The pattern of expression of LXRs and their oxysterol ligands first suggested that these receptors may have a role in cholesterol metabolism. Cholesterol has two essential metabolic fates in mammals: conversion into steroid hormones or bile acids. Since steroid hormone synthesis is known to be governed by the orphan nuclear receptor steroidogenic factor-1 (SF-1) (Parker and Schimmer, 1997), it is possible that LXRs are involved in bile acid synthesis (Janowski et al., 1996). A likely target for any bile acid inducer is cholesterol 7α-hydroxylase (Cyp7a), the rate-limiting enzyme in the classical bile acid synthesis pathway (Janowski et al., 1996; Lehmann et al., 1997). Experiments by the inventors and others have shown that the Cyp7a promoter contains a functional LXR response element that can be activated by RXR/LXR heterodimers in an oxysterol- and retinoid-dependent manner (Lehmann et al., 1997). The formation of bile acids is one of two major pathways for the catabolism and excretion of cholesterol in mammals (Russell and Setchell, 1992). Perturbations in this pathway may lead to a variety of disorders, including cholesterol gallstones, atherosclerosis, and some lipid storage diseases (Akiyoshi et al., 1986; Turley and Dietschy, 1988; Carey and Duane, 1994). Together, these observations have raised an interesting possibility that LXRs may function as transcriptional control points in bile acid metabolism.
The RXR protein of RXR homo- and heterodimers has been observed to be regulated by 9-cis retinoic acid, which binds to the carboxy-teminus of RXR (Mangelsdorf and Evans, 1995). RXR can form heterodimers with numerous other proteins in the nuclear receptor superfamily, including LXR. Depending on the receptor protein that dimerizes with RXR, and the ligands present, the resulting effects of the heterodimer on transcription can vary.
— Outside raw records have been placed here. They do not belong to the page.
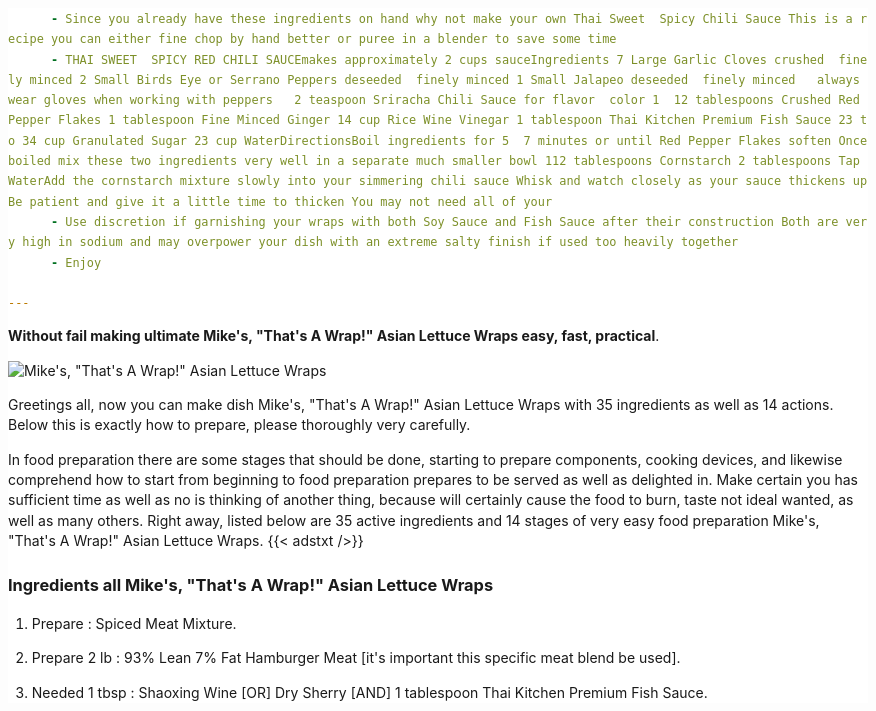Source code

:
 ```yaml
      - Since you already have these ingredients on hand why not make your own Thai Sweet  Spicy Chili Sauce This is a recipe you can either fine chop by hand better or puree in a blender to save some time 
      - THAI SWEET  SPICY RED CHILI SAUCEmakes approximately 2 cups sauceIngredients 7 Large Garlic Cloves crushed  finely minced 2 Small Birds Eye or Serrano Peppers deseeded  finely minced 1 Small Jalapeo deseeded  finely minced   always wear gloves when working with peppers   2 teaspoon Sriracha Chili Sauce for flavor  color 1  12 tablespoons Crushed Red Pepper Flakes 1 tablespoon Fine Minced Ginger 14 cup Rice Wine Vinegar 1 tablespoon Thai Kitchen Premium Fish Sauce 23 to 34 cup Granulated Sugar 23 cup WaterDirectionsBoil ingredients for 5  7 minutes or until Red Pepper Flakes soften Once boiled mix these two ingredients very well in a separate much smaller bowl 112 tablespoons Cornstarch 2 tablespoons Tap WaterAdd the cornstarch mixture slowly into your simmering chili sauce Whisk and watch closely as your sauce thickens up Be patient and give it a little time to thicken You may not need all of your 
      - Use discretion if garnishing your wraps with both Soy Sauce and Fish Sauce after their construction Both are very high in sodium and may overpower your dish with an extreme salty finish if used too heavily together 
      - Enjoy

---
```




**Without fail making ultimate Mike&#39;s, &#34;That&#39;s A Wrap!&#34; Asian Lettuce Wraps easy, fast, practical**. 


![Mike&#39;s, &#34;That&#39;s A Wrap!&#34; Asian Lettuce Wraps](https://img-global.cpcdn.com/recipes/5099410982699008/680x482cq70/mikes-thats-a-wrap-asian-lettuce-wraps-recipe-main-photo.jpg "Mike&#39;s, &#34;That&#39;s A Wrap!&#34; Asian Lettuce Wraps")




Greetings all, now you can make dish Mike&#39;s, &#34;That&#39;s A Wrap!&#34; Asian Lettuce Wraps with 35 ingredients as well as 14 actions. Below this is exactly how to prepare, please thoroughly very carefully.

In food preparation there are some stages that should be done, starting to prepare components, cooking devices, and likewise comprehend how to start from beginning to food preparation prepares to be served as well as delighted in. Make certain you has sufficient time as well as no is thinking of another thing, because will certainly cause the food to burn, taste not ideal wanted, as well as many others. Right away, listed below are 35 active ingredients and 14 stages of very easy food preparation Mike&#39;s, &#34;That&#39;s A Wrap!&#34; Asian Lettuce Wraps.
{{< adstxt />}}

### Ingredients all Mike&#39;s, &#34;That&#39;s A Wrap!&#34; Asian Lettuce Wraps


1. Prepare  : Spiced Meat Mixture.

1. Prepare 2 lb : 93% Lean 7% Fat Hamburger Meat [it&#39;s important this specific meat blend be used].

1. Needed 1 tbsp : Shaoxing Wine [OR] Dry Sherry [AND] 1 tablespoon Thai Kitchen Premium Fish Sauce.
Synthetic retinoids have been found to selectively bind and activate RXRs (U.S. Pat. No. 5,780,676 and U.S. Pat. No. 5,455,265).
The potential to modulate lipid concentrations in vivo, by targeting proteins of the nuclear hormone receptor superfamily with specific ligands would be particularly useful in the treament of various diseases related to lipid metabolism. For example, high blood cholesterol levels are associated with coronary disease. Lowering dietary cholesterol intake can significantly reduce cholesterol levels in most people. However, lowering dietary intake of cholesterol often is not enough, as certain individuals sustain high cholesterol blood levels due to inefficient endogenous cholesterol homeostasis. Thus, the ability to reduce blood cholesterol levels would prove to be extremely beneficial to these individuals. Currently, there are various drugs that are administered to treat hypercholesterolemia and other abnormal blood lipid levels. For example, cholestyramine and colestipol are resins that bind bile acids in the intestinal tract, causing the liver to increase its production of bile acids and thus lower the cholesterol levels, by converting cholesterol into bile acid. However, the efficacy of these drugs is low, they are unpleasant to take, and result in constipation and bloating. Nicotinic acid, gemfibrizol, probucol, and lovastatin also are drugs used to lower blood lipid levels, but each has undesirable side effects associated with it. For example, probucol lowers total cholesterol levels, but also results in the undesirable lowering of HDL cholesterol.
Given the high incidence of coronary artery disease in the United States and its association with high cholesterol, there is a high demand for a treatment that can lower cholesterol levels without adverse side effects. Furthermore, a treatment that can lower LDL cholesterol levels, without affecting total lipid levels is highly desirable.